◆ Task statement ◆
Keep the wording of every entry exactly as it is while leaving the pictures out of your copy.

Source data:
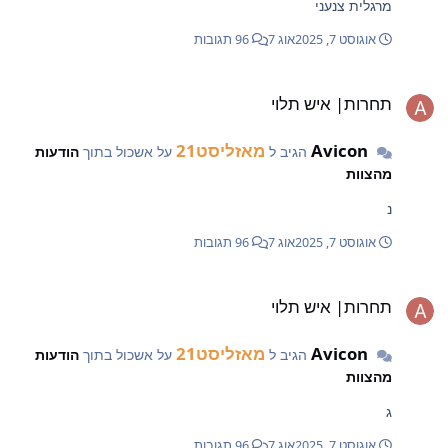
מרגלית צנעני
דווקא עכשיו. חבר, מה אתה חושב שיקרה? שאם תעלה חצי שנייה
מוקדם יותר תקבל מדליה? תן לאנשים לצאת! תסמוך עליי,
אוגוסט 7, 2025
אוג 7
96 תגובות
המושב שלך לא יברח חביבי. אלה כמה דוגמאות אישיות שלי
חרות| איש תלוי
שבחרתי להציג. מה איתכם? מה החוק הבלתי-כתוב שלכם? שתפו
תחרות| איש תלוי
אותנו למטה, בתגובות :))
Avicon
מאזליסט21
הגיב ל
על אשכול בתוך
הודעות
מהצוות
נ
אוגוסט 7, 2025
אוג 7
96 תגובות
חרות| איש תלוי
תחרות| איש תלוי
Avicon
מאזליסט21
הגיב ל
על אשכול בתוך
הודעות
מהצוות
ג
אוגוסט 7, 2025
אוג 7
96 תגובות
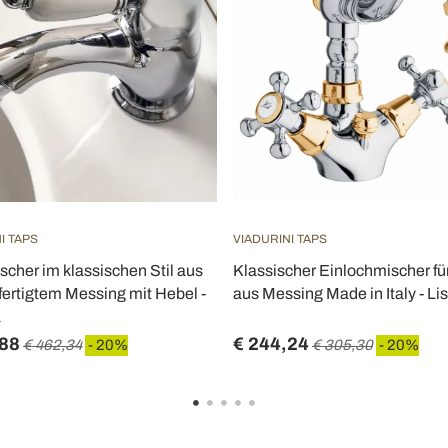
I TAPS
VIADURINI TAPS
scher im klassischen Stil aus
Klassischer Einlochmischer fü
ertigtem Messing mit Hebel -
aus Messing Made in Italy - Li
a
,88
€ 244,24
€ 462,34
- 20%
€ 305,30
- 20%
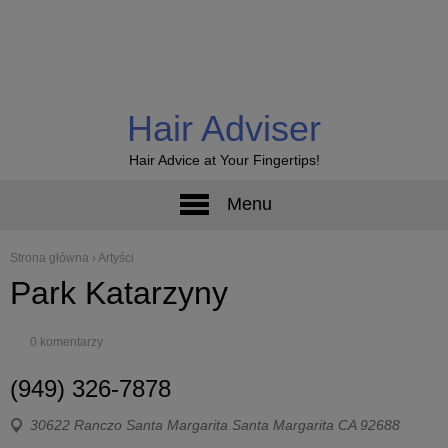
Hair Adviser
Hair Advice at Your Fingertips!
Menu
Strona główna
›
Artyści
Park Katarzyny
0 komentarzy
(949) 326-7878
30622 Ranczo Santa Margarita Santa Margarita CA 92688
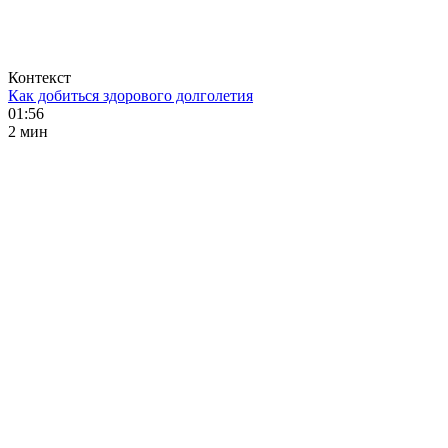
Контекст
Как добиться здорового долголетия
01:56
2 мин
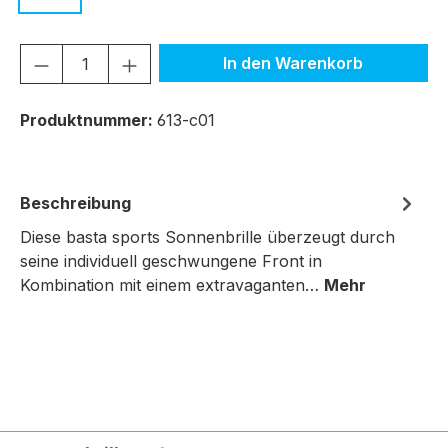
Produkt Anzahl: Gib den gewünschten We
In den Warenkorb
Produktnummer:
613-c01
Beschreibung
Diese basta sports Sonnenbrille überzeugt durch
seine individuell geschwungene Front in
Kombination mit einem extravaganten…
Mehr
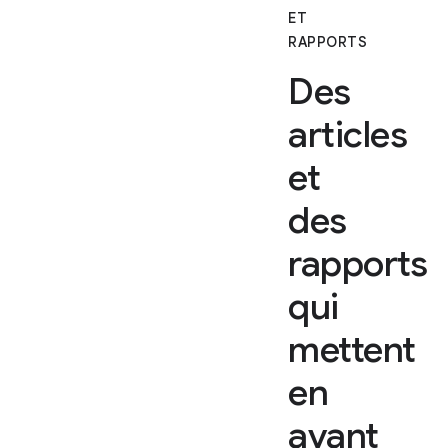
ET
RAPPORTS
Des
articles
et
des
rapports
qui
mettent
en
avant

◆ Solution to this exercise ◆
מרגלית צנעני
דווקא עכשיו. חבר, מה אתה חושב שיקרה? שאם תעלה חצי שנייה
מוקדם יותר תקבל מדליה? תן לאנשים לצאת! תסמוך עליי,
אוגוסט 7, 2025
אוג 7
96 תגובות
המושב שלך לא יברח חביבי. אלה כמה דוגמאות אישיות שלי
חרות| איש תלוי
שבחרתי להציג. מה איתכם? מה החוק הבלתי-כתוב שלכם? שתפו
תחרות| איש תלוי
אותנו למטה, בתגובות :))
Avicon
מאזליסט21
הגיב ל
על אשכול בתוך
הודעות
מהצוות
נ
אוגוסט 7, 2025
אוג 7
96 תגובות
חרות| איש תלוי
תחרות| איש תלוי
Avicon
מאזליסט21
הגיב ל
על אשכול בתוך
הודעות
מהצוות
ג
אוגוסט 7, 2025
אוג 7
96 תגובות
I TAPS
VIADURINI TAPS
scher im klassischen Stil aus
Klassischer Einlochmischer fü
ertigtem Messing mit Hebel -
aus Messing Made in Italy - Li
a
,88
€ 244,24
€ 462,34
- 20%
€ 305,30
- 20%
Hair Adviser
Hair Advice at Your Fingertips!
Menu
Strona główna
›
Artyści
Park Katarzyny
0 komentarzy
(949) 326-7878
30622 Ranczo Santa Margarita Santa Margarita CA 92688
Контекст
Как добиться здорового долголетия
01:56
2 мин
Produkt Anzahl: Gib den gewünschten We
In den Warenkorb
Produktnummer:
613-c01
Beschreibung
Diese basta sports Sonnenbrille überzeugt durch
seine individuell geschwungene Front in
Kombination mit einem extravaganten…
Mehr
ET
RAPPORTS
Des
articles
et
des
rapports
qui
mettent
en
avant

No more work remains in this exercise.